Items from a data source:
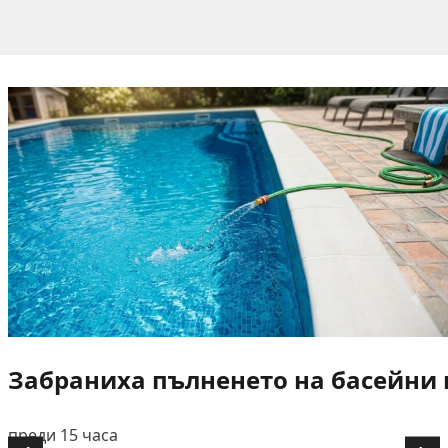
Забраниха пълненето на басейни и
преди 15 часа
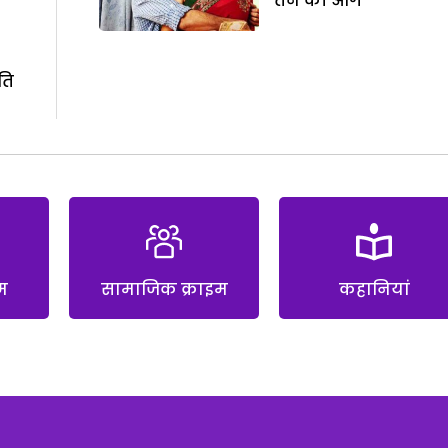
तन की आग
ति
म
सामाजिक क्राइम
कहानियां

Directions: Although the records above contain pictures, output every line exactly and leave the pictures out.

Output for this task:
Забраниха пълненето на басейни и
преди 15 часа
तन की आग
ति
म
सामाजिक क्राइम
कहानियां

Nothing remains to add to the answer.